[DATA SUPPLIED Boundary: Start]

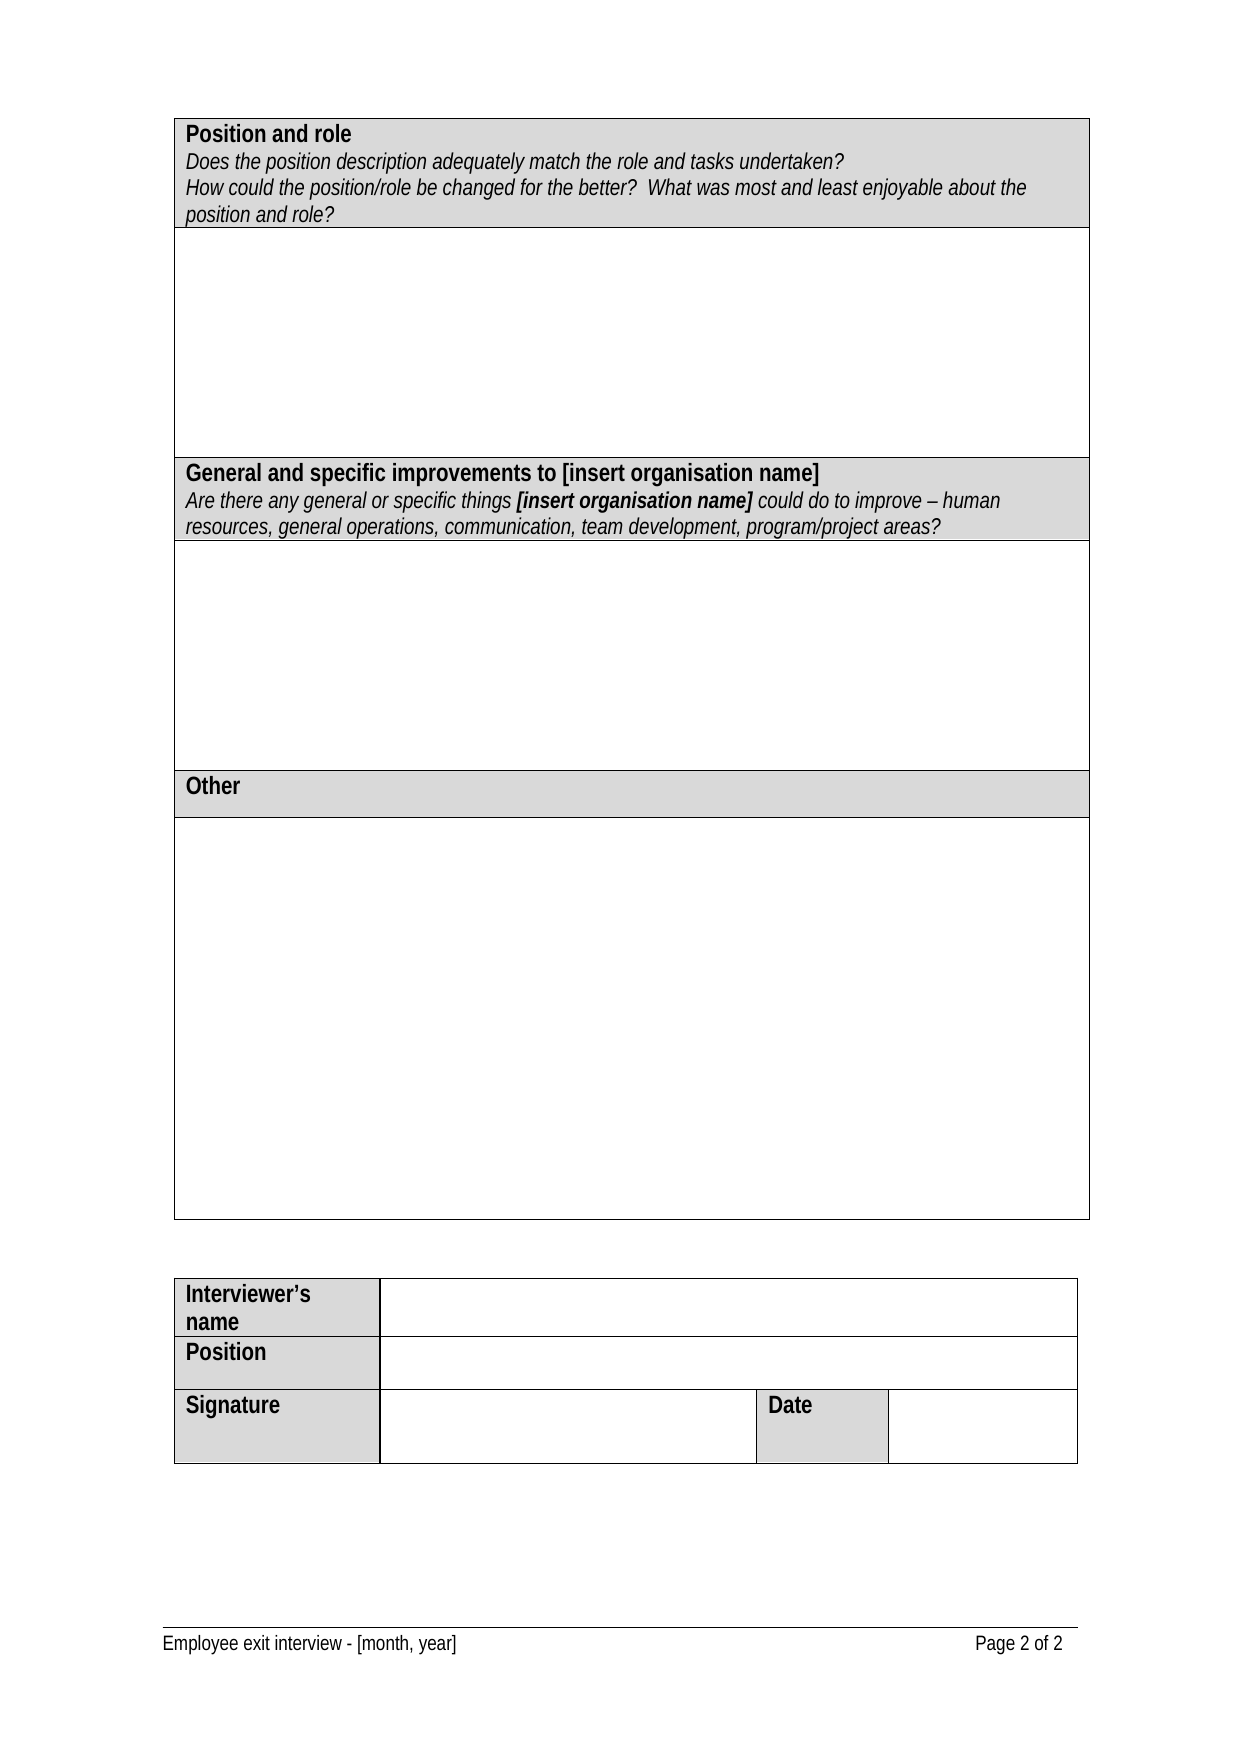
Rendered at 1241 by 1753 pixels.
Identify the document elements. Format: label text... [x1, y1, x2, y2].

table_cell Date [757, 1390, 888, 1462]
table_cell [175, 228, 1089, 457]
table_cell General and specific improvements to [insert organisation name] Are there any general or specific things [insert organisation name] could do to improve – human resources, general operations, communication, team development, program/project areas? [175, 458, 1089, 539]
table_cell Position and role Does the position description adequately match the role and tasks undertaken? How could the position/role be changed for the better? What was most and least enjoyable about the position and role? [175, 119, 1089, 227]
table_cell [381, 1390, 756, 1462]
table_cell [175, 818, 1089, 1219]
table_cell [889, 1390, 1077, 1462]
table_cell [175, 541, 1089, 770]
table_cell [381, 1337, 1077, 1389]
table_cell Other [175, 771, 1089, 817]
table_cell Signature [175, 1390, 379, 1462]
table_cell Position [175, 1337, 379, 1389]
table_header Interviewer’s name [175, 1279, 379, 1336]
table_header [381, 1279, 1077, 1336]
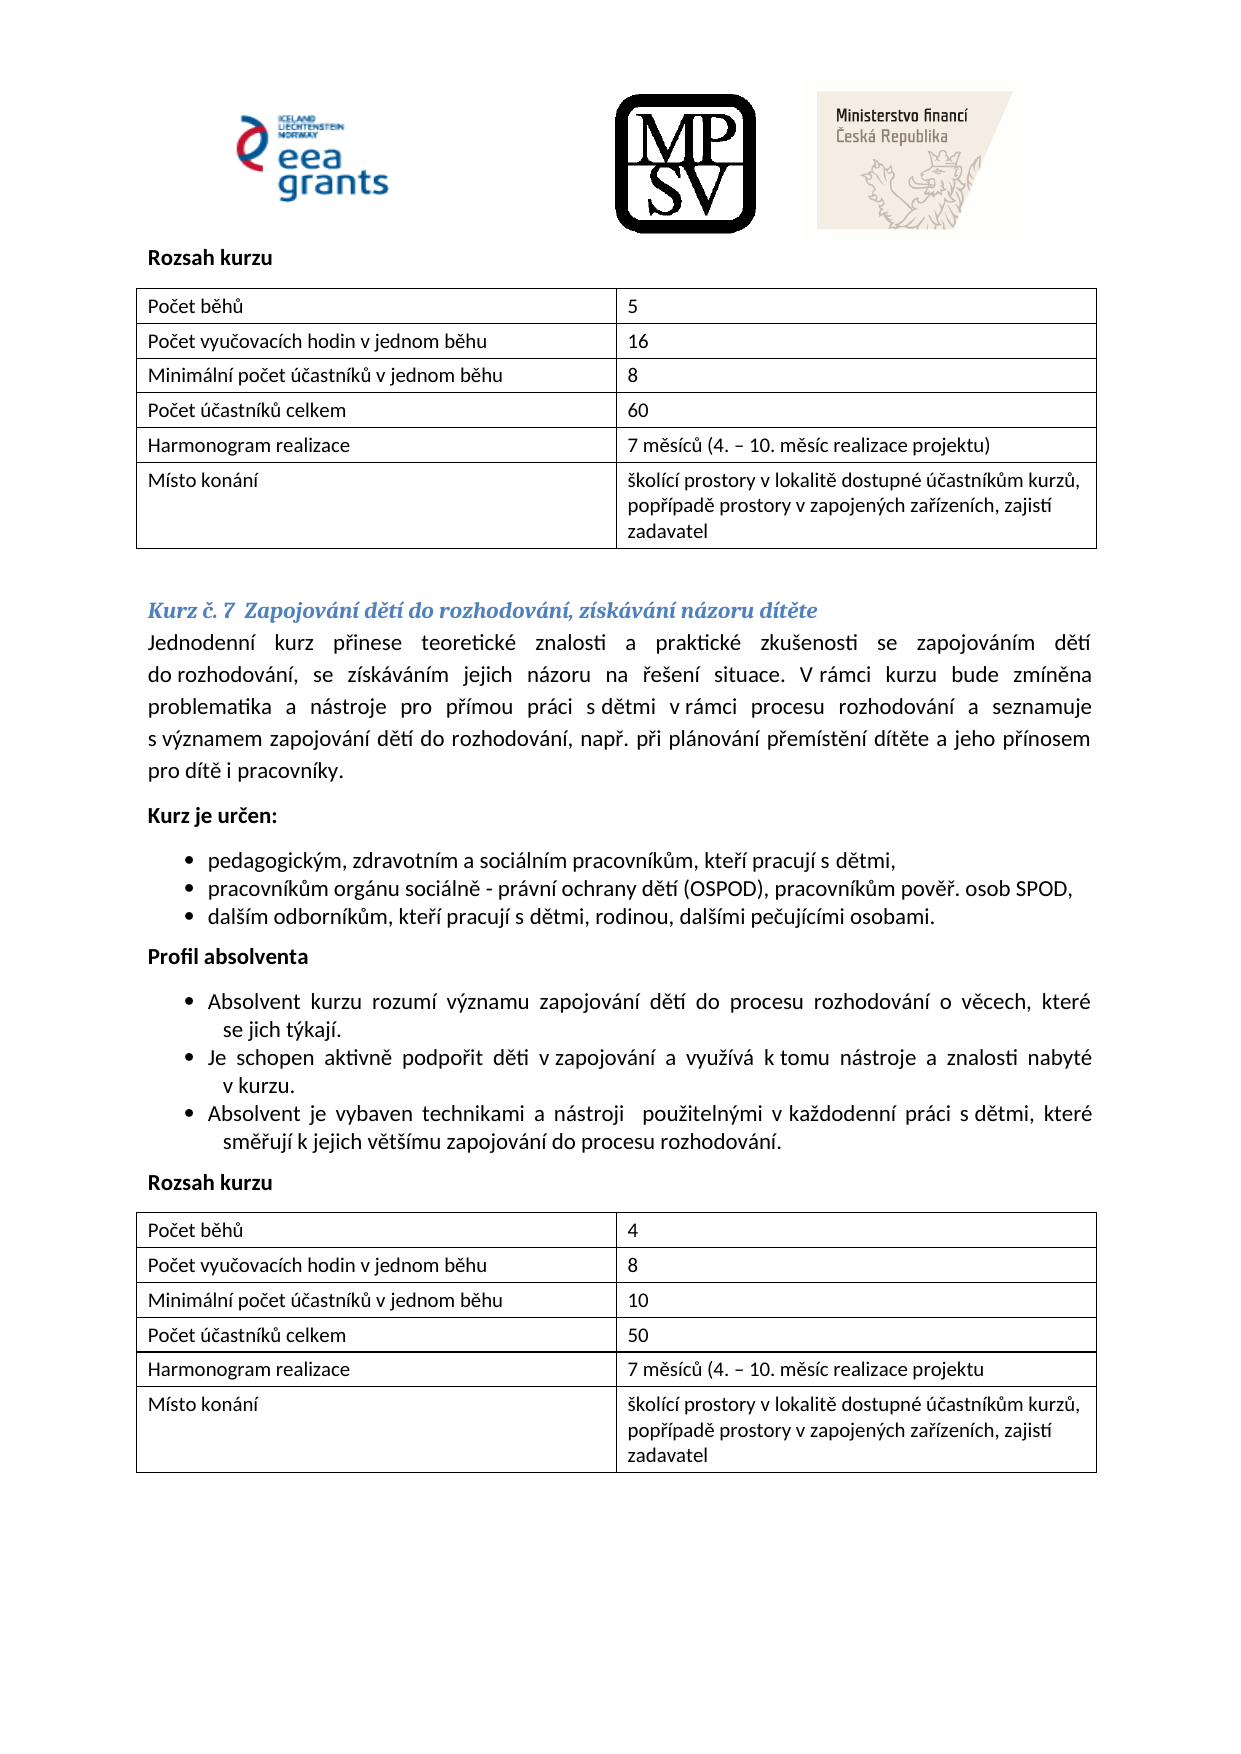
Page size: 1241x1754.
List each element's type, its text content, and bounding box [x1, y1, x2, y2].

[DATA SUPPLIED Boundary: End]

ACTIVITY >> Please print the entire listing again exactly, minus its images.

OUTPUT >>
Rendered at 1241 by 1753 pixels.
Identify the document elements. Format: label text... [x1, y1, x2, y2].

table_cell Date [757, 1390, 888, 1462]
table_cell [175, 228, 1089, 457]
table_cell General and specific improvements to [insert organisation name] Are there any general or specific things [insert organisation name] could do to improve – human resources, general operations, communication, team development, program/project areas? [175, 458, 1089, 539]
table_cell Position and role Does the position description adequately match the role and tasks undertaken? How could the position/role be changed for the better? What was most and least enjoyable about the position and role? [175, 119, 1089, 227]
table_cell [381, 1390, 756, 1462]
table_cell [175, 818, 1089, 1219]
table_cell [889, 1390, 1077, 1462]
table_cell [175, 541, 1089, 770]
table_cell [381, 1337, 1077, 1389]
table_cell Other [175, 771, 1089, 817]
table_cell Signature [175, 1390, 379, 1462]
table_cell Position [175, 1337, 379, 1389]
table_header Interviewer’s name [175, 1279, 379, 1336]
table_header [381, 1279, 1077, 1336]
Page size: 1241x1754.
List each element's type, its text content, and bounding box [x1, y1, x2, y2].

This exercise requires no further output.